Oostenrijk: Arbiters uitdagen: Een update van het Oostenrijkse Hooggerechtshof
Auteur: Per Neuburger
Op 23 juli 2020 heeft het Oostenrijkse Hooggerechtshof (Oberste Gerichtshof, OGH) heeft in 18 ONc 1/20x een beschikking gegeven,1 waarin het zich boog over een (herhaalde) wraking van een arbiter in een VIAC-procedure.
Feiten
De verweerder in de arbitrageprocedure had reeds bij een eerdere gelegenheid zonder succes bezwaar gemaakt tegen de benoeming van de arbiter. Zich beroepend op artikel 20 van de Weense regels, had verweerder in zijn eerste formele betwisting in mei 2019 twijfel geuit over onpartijdigheid en onafhankelijkheid.

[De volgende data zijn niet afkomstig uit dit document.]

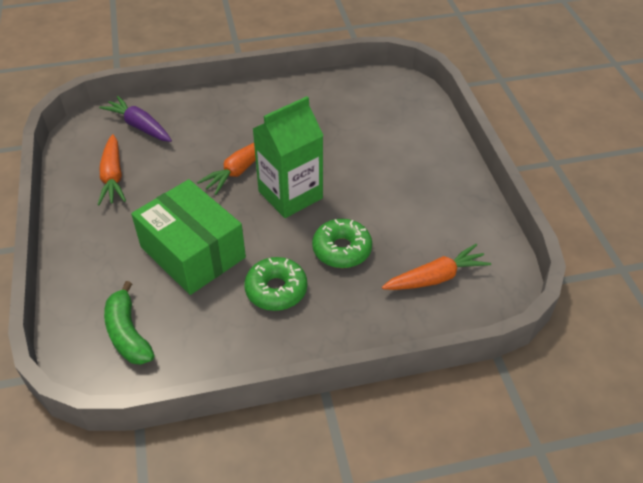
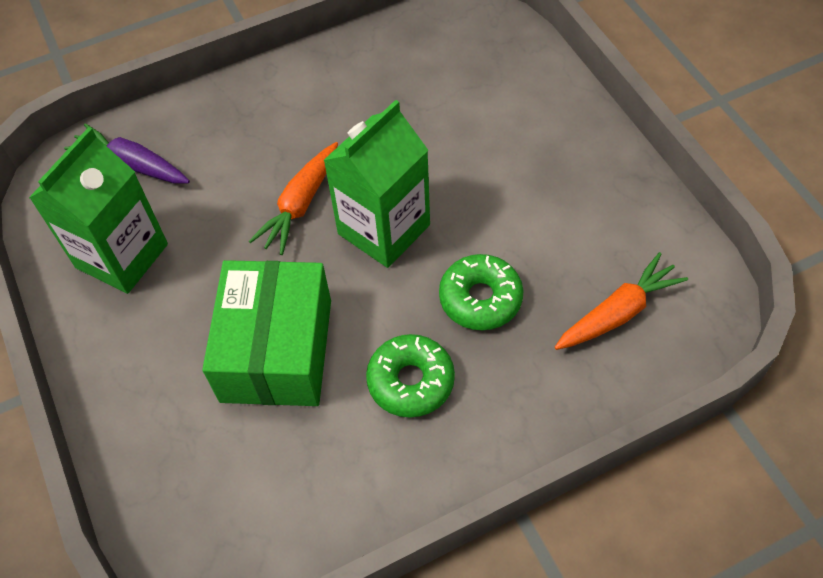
camera: 10 degrees left, 10 degrees up
orange carrot [98,134,126,205] -> green carton [29,127,168,294]
green banana [104,281,154,365] -> none
green box [131,179,246,295] -> green box turned 60 degrees clockwise [202,260,331,406]

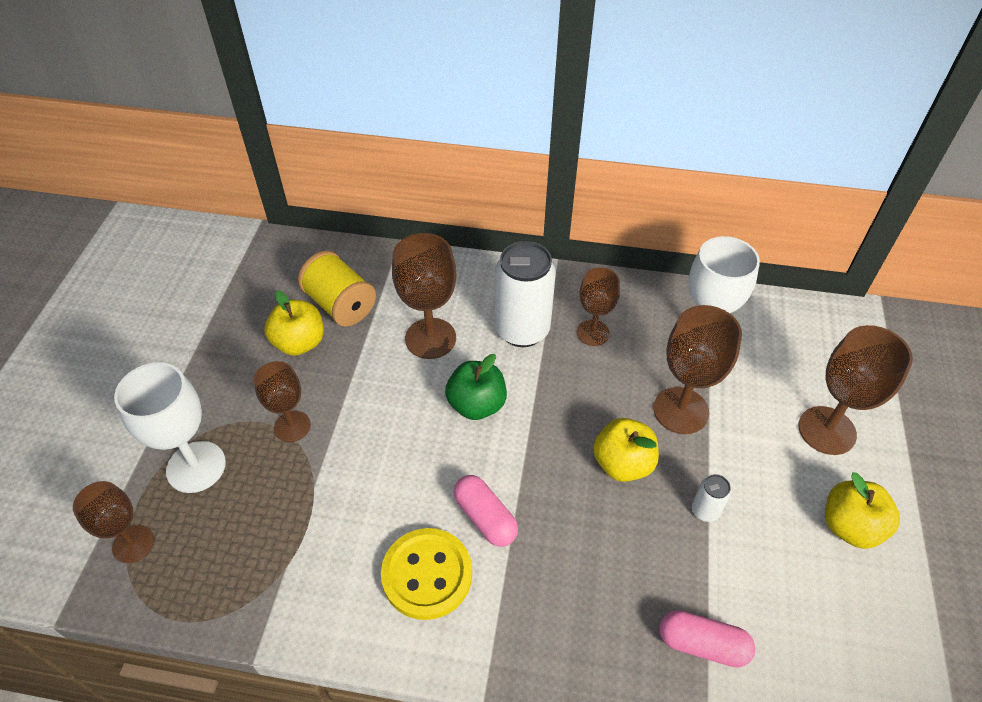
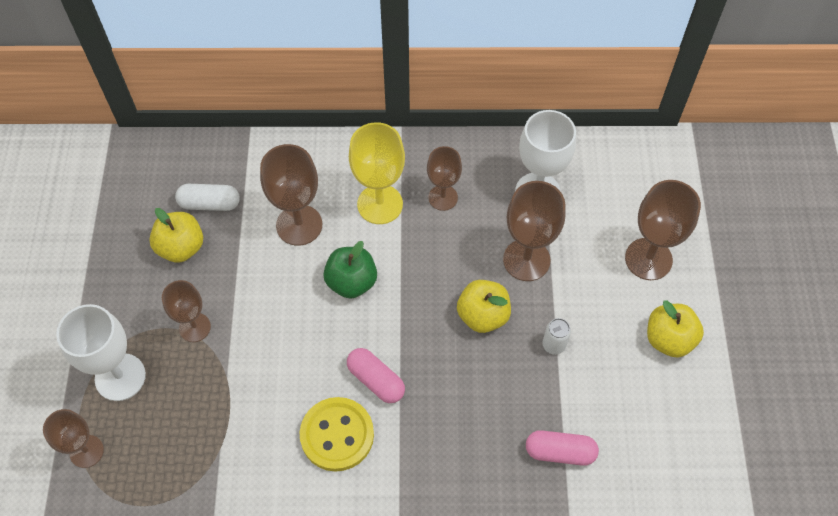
camera: 10 degrees left, 10 degrees up
yellow spool [298,251,376,327] -> white capsule [175,184,240,211]
white can [495,241,556,347] -> yellow goblet [349,122,405,224]

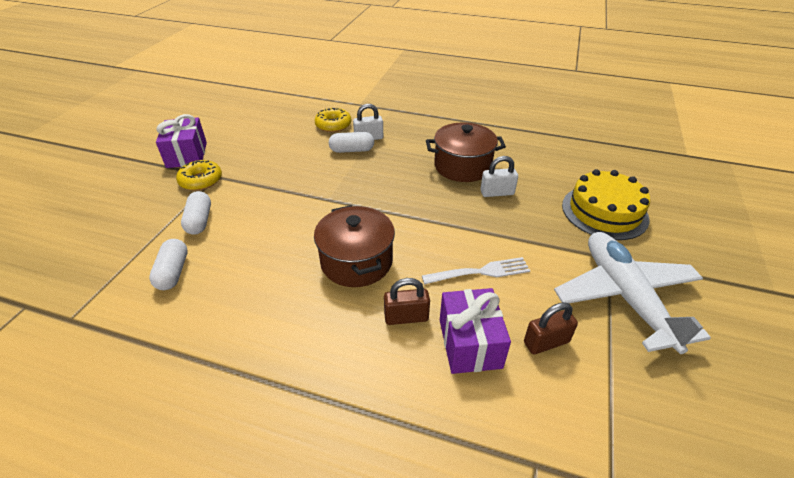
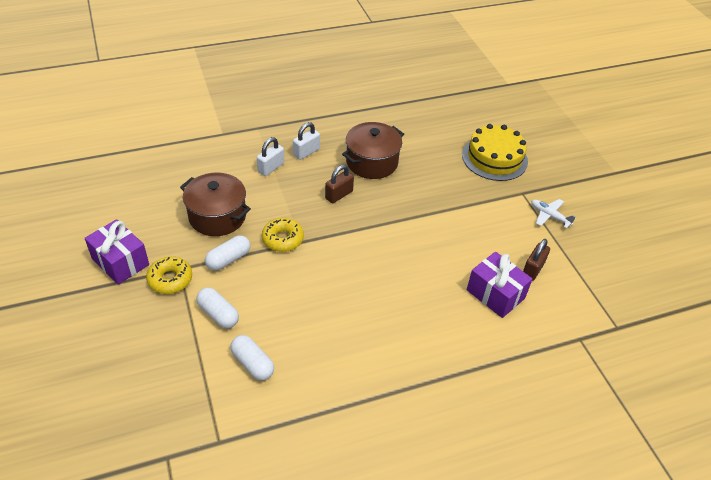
camera: 40 degrees left, 5 degrees up
brown pot [314,205,395,287] -> brown pot moved to [180,172,251,236]
yellow donut [315,108,351,132] -> yellow donut moved to [262,218,304,252]
white capsule [329,132,374,153] -> white capsule moved to [205,235,250,270]
brown padlock [384,278,430,325] -> brown padlock moved to [325,165,354,203]
white fork [422,257,530,284] -> none
white padlock [480,156,518,197] -> white padlock moved to [293,122,320,160]
white plane [554,232,711,354] -> white plane [531,199,576,228], size x0.43

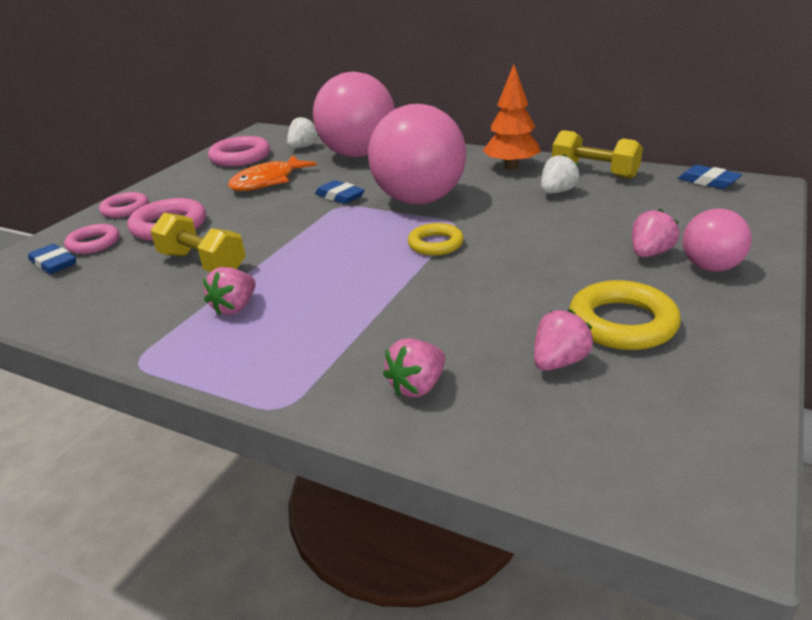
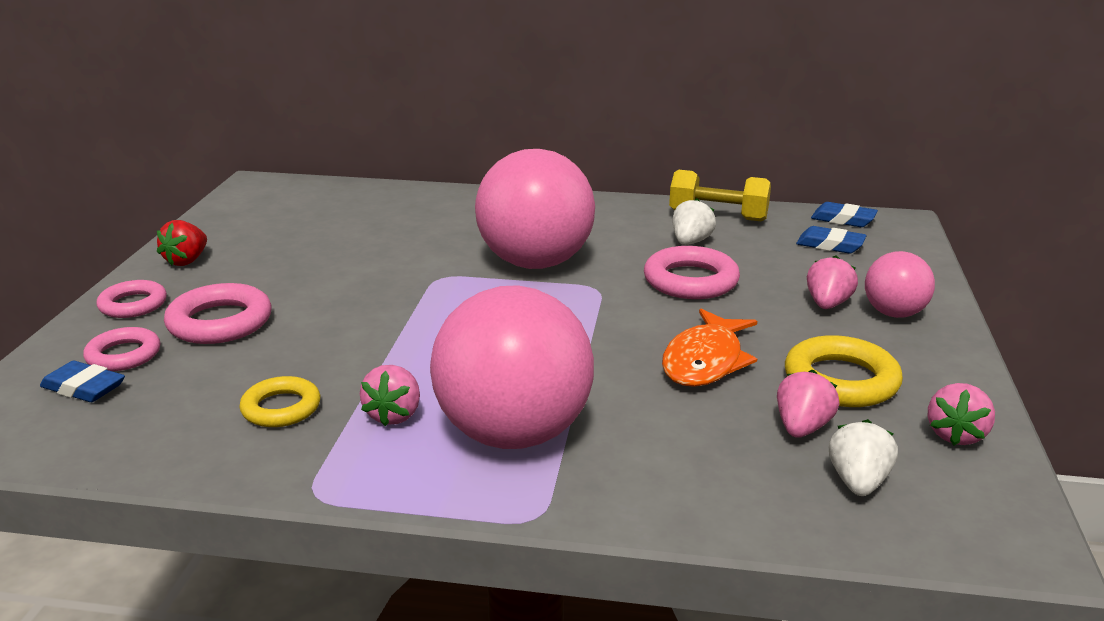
camera: 20 degrees left, 5 degrees down
yellow dumbbell [150,213,245,272] -> none
pink ring [208,136,270,167] -> pink ring moved to [644,246,740,299]
orange fish [228,155,317,191] -> orange fish moved to [662,309,757,387]
white strawberry [287,116,319,148] -> white strawberry moved to [829,419,898,496]
pink ball [313,72,395,157] -> pink ball moved to [430,285,594,449]
blue eraser [315,180,365,204] -> blue eraser moved to [796,226,867,254]
pink strawberry [383,338,445,397] -> pink strawberry moved to [927,383,995,445]
yellow ring [408,223,464,256] -> yellow ring moved to [240,376,320,427]
orange tree [482,64,541,170] -> none
none -> red strawberry [157,220,207,266]

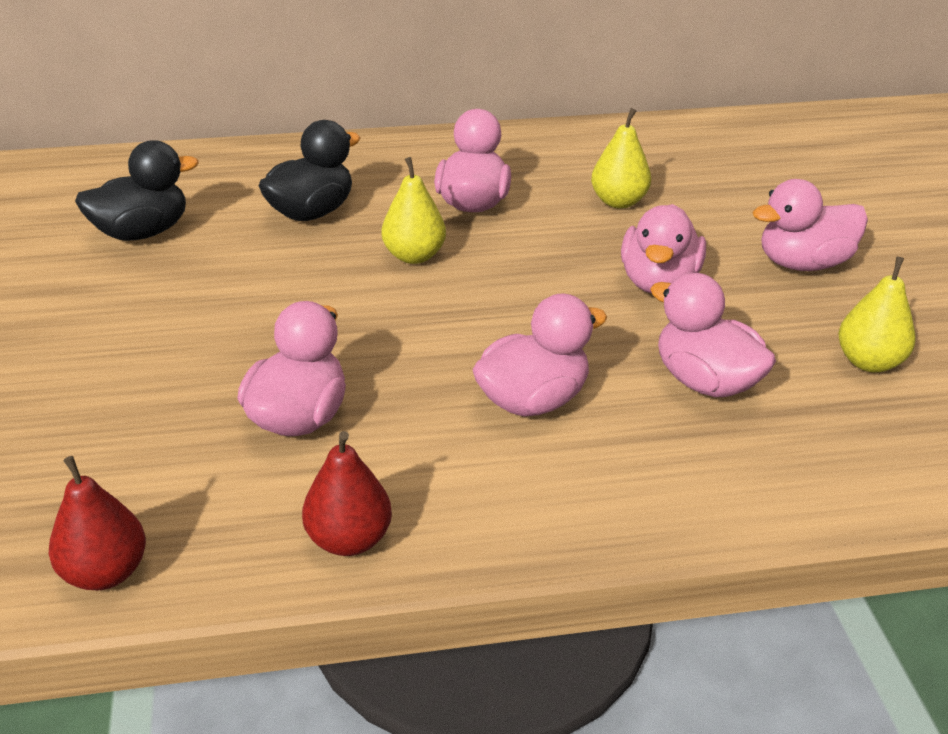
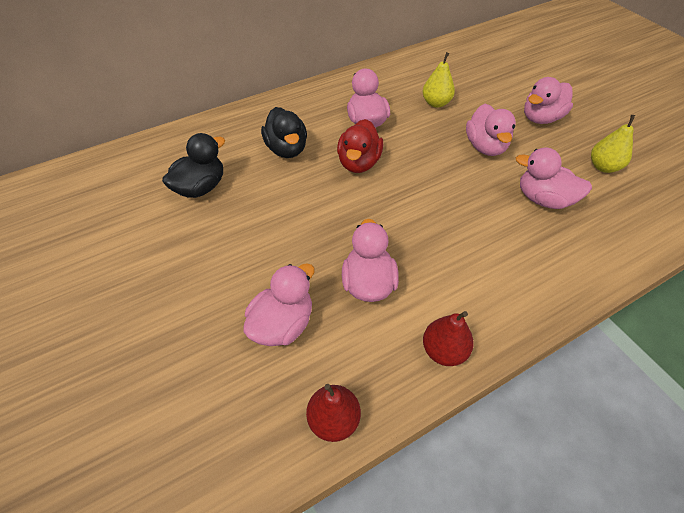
camera: 20 degrees left, 15 degrees up
black duck [259,120,360,221] -> black duck turned 135 degrees clockwise [261,107,307,158]
yellow pear [381,157,446,264] -> red duck [337,119,383,173]
pink duck [473,294,607,417] -> pink duck moved to [243,263,315,346]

Het bestuur van de VIAC, dat bevoegd is om uitspraak te doen over een wraking als de arbiter niet aftreedt, heeft het verzoek in juni 2019 afgewezen. Begin 2020 werd de arbiter benoemd als lid van het bestuur van de VIAC. Verweerder, die zich opnieuw zorgen maakte over de onpartijdigheid en onafhankelijkheid, heeft de benoeming van de arbiter opnieuw aangevochten, maar dit verzoek is in maart 2020 opnieuw afgewezen door het bestuur van de VIAC.
Artikel 589, lid 3, van het Oostenrijks burgerlijk wetboek (Zivilprozessordnung, ZPO) stelt een strikte termijn van vier weken vast voor het instellen van een beroep bij het OGH tegen een partij wier wraking van een arbiter door het scheidsgerecht is afgewezen. De termijn van vier weken gaat in wanneer een partij - op welke wijze ook - kennis heeft gekregen van de afwijzing. Na het verstrijken van deze termijn kan de partij geen beroep meer instellen.
Verweerder heeft de OGH verzocht om hun wraking toe te staan en de arbiter partijdig ten opzichte van eiser te laten verklaren. Aangezien de oorspronkelijke wraking in juni 2019 was afgewezen, was de in artikel 589, lid 3, ZPO gestelde termijn van vier weken reeds lang verstreken toen het verzoek bij de rechtbank werd ingediend.
Het OGH standpunt
Het OGH herhaalde dat indien een wraking van een arbiter niet slaagt en niet binnen de vereiste termijn een verzoekschrift bij het Hof wordt ingediend, een nieuwe wraking moet worden uitgesloten en ongegrond moet worden verklaard.
Het Hof oordeelde echter voorts dat voor een nieuwe beoordeling van een reeds als ongegrond erkende weigeringsgrond nieuwe omstandigheden moeten worden aangevoerd, die binnen hetzelfde materiële kader vallen en, althans abstract, geschikt zijn om tot een andere (globale) beoordeling te komen. Deze nieuwe omstandigheden werden in het onderhavige geval aanwezig geacht.
Commentaar
Hoewel het OGH uiteindelijk het beroep tegen de benoemde arbiter verwierp, is deze zaak opmerkelijk wegens de erkenning dat ook na het verstrijken van de in artikel 589, lid 3, ZPO gestelde termijn een beroep op de rechter kan worden gedaan, op voorwaarde dat de bovengenoemde nieuwe omstandigheden zich voordoen.
Voetnoot
1. OGH 23.7.2020, 18 ONc 1/20x
De inhoud van dit artikel is bedoeld als een algemene leidraad voor het onderwerp. Er dient gespecialiseerd advies te worden ingewonnen over uw specifieke omstandigheden.